Choice can be good for consumers. It can even be empowering. It often leads to lower prices and more freedom to select products that suit one’s needs and lifestyle. But when it comes to the electricity that powers our lives and economy, the situation is more complicated.
In the late 1990s, California deregulated the electric industry, allowing residential and business customers to choose their power supplier. In 2000 and 2001, the new system collapsed. Californians were hit with high costs and power outages.
More so than ever customers are again leaving utilities and finding other ways to procure electricity. They’re getting it from rooftop solar panels, local agencies known as Community Choice Aggregators or from private electric re-sellers called direct access providers. Large industrial customers are buying power directly from dedicated generators – sometimes a distant wind farm or solar plant.
Fewer customers are getting power from the traditional large utilities. Central decision-making that we depend on to keep the electric grid reliable and affordable for everyone has been splintering, with no protection if new providers fail and strand customers.
These changes have been occurring in the background while California continues to advance its ambitious clean energy and innovation policies in a state economy that is the sixth largest in the world.
The last time California deregulated electricity, it did so with a plan, however flawed. Now, electricity is being deregulated de facto, through dozens of decisions and legislative actions, without a clear or coordinated plan. If California policy makers are not careful, we could drift slowly back into another predicament like the energy crisis of 2001.

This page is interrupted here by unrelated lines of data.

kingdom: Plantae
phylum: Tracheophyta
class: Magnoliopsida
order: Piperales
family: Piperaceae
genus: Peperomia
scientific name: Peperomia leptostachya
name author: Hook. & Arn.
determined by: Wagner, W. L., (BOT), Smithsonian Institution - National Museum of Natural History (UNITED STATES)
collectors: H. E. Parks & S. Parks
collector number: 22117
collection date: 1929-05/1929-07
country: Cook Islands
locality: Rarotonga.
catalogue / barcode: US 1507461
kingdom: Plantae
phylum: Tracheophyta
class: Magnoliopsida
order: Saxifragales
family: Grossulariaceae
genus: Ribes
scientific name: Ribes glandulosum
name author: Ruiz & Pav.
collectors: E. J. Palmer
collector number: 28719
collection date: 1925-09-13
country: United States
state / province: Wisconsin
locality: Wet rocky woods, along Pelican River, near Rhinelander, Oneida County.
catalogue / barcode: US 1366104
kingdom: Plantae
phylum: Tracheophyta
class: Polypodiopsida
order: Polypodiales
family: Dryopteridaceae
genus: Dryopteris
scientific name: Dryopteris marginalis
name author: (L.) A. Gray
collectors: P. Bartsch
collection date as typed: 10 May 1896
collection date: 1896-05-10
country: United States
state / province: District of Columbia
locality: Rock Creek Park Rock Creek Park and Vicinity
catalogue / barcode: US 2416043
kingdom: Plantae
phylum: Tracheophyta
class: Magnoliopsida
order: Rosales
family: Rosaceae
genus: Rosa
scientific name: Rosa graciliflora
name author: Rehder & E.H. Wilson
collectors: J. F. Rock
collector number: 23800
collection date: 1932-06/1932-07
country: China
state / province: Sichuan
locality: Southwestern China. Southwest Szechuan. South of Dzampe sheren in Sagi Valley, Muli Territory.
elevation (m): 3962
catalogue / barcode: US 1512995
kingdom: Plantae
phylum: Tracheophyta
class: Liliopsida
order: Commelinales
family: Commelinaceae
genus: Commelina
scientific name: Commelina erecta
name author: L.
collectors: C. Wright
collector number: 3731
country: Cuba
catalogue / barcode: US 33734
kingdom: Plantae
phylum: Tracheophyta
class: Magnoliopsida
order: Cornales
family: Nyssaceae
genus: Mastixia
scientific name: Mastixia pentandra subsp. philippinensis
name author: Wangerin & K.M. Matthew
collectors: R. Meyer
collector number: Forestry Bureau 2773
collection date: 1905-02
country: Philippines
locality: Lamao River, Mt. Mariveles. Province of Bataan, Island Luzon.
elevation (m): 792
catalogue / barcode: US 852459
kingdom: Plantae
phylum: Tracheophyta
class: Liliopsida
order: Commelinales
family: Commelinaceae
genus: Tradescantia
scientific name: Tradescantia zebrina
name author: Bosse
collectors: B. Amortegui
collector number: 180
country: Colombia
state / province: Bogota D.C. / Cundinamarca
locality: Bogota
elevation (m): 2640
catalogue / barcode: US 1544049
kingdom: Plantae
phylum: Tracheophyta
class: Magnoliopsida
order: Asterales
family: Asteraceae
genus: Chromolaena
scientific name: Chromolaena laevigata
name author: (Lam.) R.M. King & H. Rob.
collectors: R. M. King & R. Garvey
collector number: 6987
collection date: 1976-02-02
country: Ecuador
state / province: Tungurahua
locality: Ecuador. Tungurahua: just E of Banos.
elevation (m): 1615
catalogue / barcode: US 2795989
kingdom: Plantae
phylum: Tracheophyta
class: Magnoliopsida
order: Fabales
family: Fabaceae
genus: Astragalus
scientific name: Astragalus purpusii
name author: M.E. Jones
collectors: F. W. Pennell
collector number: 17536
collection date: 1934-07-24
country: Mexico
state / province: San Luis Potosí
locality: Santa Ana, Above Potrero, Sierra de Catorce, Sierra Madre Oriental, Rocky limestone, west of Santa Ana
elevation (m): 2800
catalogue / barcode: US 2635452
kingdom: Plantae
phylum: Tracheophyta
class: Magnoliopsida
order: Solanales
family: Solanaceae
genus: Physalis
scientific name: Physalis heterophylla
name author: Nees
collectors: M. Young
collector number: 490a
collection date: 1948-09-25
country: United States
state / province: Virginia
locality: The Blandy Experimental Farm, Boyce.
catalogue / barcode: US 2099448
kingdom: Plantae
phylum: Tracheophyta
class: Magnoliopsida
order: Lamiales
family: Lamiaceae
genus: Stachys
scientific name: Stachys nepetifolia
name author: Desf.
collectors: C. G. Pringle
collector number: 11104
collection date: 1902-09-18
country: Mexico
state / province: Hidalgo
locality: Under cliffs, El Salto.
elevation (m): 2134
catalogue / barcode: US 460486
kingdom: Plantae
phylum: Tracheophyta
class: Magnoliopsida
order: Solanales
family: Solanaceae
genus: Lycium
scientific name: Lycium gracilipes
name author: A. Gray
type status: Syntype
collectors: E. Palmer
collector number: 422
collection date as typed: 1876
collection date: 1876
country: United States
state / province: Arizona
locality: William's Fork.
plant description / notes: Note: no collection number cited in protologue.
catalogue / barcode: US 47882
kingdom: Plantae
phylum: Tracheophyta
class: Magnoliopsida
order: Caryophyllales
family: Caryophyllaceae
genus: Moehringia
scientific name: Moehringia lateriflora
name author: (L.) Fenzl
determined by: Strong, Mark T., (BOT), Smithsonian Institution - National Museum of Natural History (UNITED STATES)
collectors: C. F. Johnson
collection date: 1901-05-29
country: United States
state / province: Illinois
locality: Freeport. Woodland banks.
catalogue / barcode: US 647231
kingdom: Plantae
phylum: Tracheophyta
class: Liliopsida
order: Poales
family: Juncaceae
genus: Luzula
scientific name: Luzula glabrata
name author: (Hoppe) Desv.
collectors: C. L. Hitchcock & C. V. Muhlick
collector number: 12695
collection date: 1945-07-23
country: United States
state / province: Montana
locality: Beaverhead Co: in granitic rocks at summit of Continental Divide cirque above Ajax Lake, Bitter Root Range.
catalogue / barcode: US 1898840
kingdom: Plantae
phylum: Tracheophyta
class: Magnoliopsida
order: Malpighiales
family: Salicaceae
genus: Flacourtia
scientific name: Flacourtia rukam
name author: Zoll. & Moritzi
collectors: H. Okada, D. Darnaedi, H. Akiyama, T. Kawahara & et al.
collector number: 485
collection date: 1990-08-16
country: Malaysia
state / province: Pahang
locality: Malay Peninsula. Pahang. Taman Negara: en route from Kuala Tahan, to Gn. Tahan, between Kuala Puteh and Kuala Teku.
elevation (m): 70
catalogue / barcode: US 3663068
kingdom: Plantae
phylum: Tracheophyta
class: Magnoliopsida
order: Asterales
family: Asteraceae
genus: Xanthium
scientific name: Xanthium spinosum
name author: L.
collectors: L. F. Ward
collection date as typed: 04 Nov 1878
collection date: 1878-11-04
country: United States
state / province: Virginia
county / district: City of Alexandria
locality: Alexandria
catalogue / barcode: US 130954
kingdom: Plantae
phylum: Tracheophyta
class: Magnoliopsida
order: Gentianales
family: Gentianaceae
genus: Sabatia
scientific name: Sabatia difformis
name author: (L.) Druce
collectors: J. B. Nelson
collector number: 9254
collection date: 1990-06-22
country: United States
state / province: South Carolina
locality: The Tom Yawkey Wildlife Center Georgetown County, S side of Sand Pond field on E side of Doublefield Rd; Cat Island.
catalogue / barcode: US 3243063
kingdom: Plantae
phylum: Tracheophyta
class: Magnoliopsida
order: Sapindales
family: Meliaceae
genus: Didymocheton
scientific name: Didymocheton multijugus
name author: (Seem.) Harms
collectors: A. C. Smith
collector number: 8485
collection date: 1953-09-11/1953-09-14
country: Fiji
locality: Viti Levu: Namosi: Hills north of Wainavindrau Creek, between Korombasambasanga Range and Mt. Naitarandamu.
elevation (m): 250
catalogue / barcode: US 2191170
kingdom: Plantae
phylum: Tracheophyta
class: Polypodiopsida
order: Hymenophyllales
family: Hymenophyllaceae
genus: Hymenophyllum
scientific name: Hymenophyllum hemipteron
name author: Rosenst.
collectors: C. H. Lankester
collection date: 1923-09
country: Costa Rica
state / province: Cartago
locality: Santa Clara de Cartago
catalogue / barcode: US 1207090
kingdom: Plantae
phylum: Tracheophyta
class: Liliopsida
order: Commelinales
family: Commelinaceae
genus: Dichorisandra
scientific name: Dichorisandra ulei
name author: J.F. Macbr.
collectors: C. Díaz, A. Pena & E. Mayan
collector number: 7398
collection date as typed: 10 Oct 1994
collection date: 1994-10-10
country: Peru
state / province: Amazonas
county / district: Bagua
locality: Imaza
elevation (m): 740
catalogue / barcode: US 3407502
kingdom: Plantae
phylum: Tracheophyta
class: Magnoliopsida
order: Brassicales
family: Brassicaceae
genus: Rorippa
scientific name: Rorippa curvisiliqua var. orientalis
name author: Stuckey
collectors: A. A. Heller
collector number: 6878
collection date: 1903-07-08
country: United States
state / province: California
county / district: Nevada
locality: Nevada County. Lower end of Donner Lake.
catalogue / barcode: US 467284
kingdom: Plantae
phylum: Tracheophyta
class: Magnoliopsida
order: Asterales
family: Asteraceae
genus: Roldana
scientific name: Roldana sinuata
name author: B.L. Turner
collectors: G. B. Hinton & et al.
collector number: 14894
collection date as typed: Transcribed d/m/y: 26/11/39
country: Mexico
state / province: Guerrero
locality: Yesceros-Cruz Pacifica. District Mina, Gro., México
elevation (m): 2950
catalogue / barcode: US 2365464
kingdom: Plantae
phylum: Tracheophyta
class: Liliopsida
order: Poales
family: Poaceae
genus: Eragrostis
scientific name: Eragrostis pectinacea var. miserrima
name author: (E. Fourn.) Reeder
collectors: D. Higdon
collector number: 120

The California Public Utilities Commission is charged with regulating the state’s investor owned utilities and – to a limited extent – other energy providers. Our primary job is to make sure California has adequate supplies of safe, affordable, reliable, and low-carbon electricity. That’s why the Commission last year launched the Customer Choice Project, a deliberative process to examine how our regulatory framework must adapt to the new reality of greater consumer choice.
The result of this effort is the Green Book – a report produced by our Policy and Planning Division entitled, “California Customer Choice: An Evaluation of Regulatory Framework Options for an Evolving Electricity Market.”
How do we plan for today so Californians can turn on their lights tomorrow?
How will we ensure that increasing fragmentation of suppliers and buyers adds up to meet our ambitious clean energy goals?
How will we make sure that different players are meeting their responsibilities to provide energy resources needed for consumers and to sustain the grid?
How do we ensure consumer protections to avoid a repeat of what we saw during the deregulation of the energy and telecom sectors?
What preparations should we make for customers who might become stranded without service if their electric provider fails, as many did in the previous California deregulation?
What is the best way for a fair, affordable and durable transition?
While there are trends developing today similar to those that led to the energy crisis, the point of the Green Book is to start addressing these issues before there’s a crisis. The Green Book asks questions that need to be answered for competition to thrive and to ensure it benefits all Californians.
In the weeks ahead, the commissioners will hold a public meeting to seek input from the players driving the transformation of our retail electricity market. Consulting with these stakeholders, our partner agencies and the Legislature, we will work collaboratively to address these challenges on the horizon.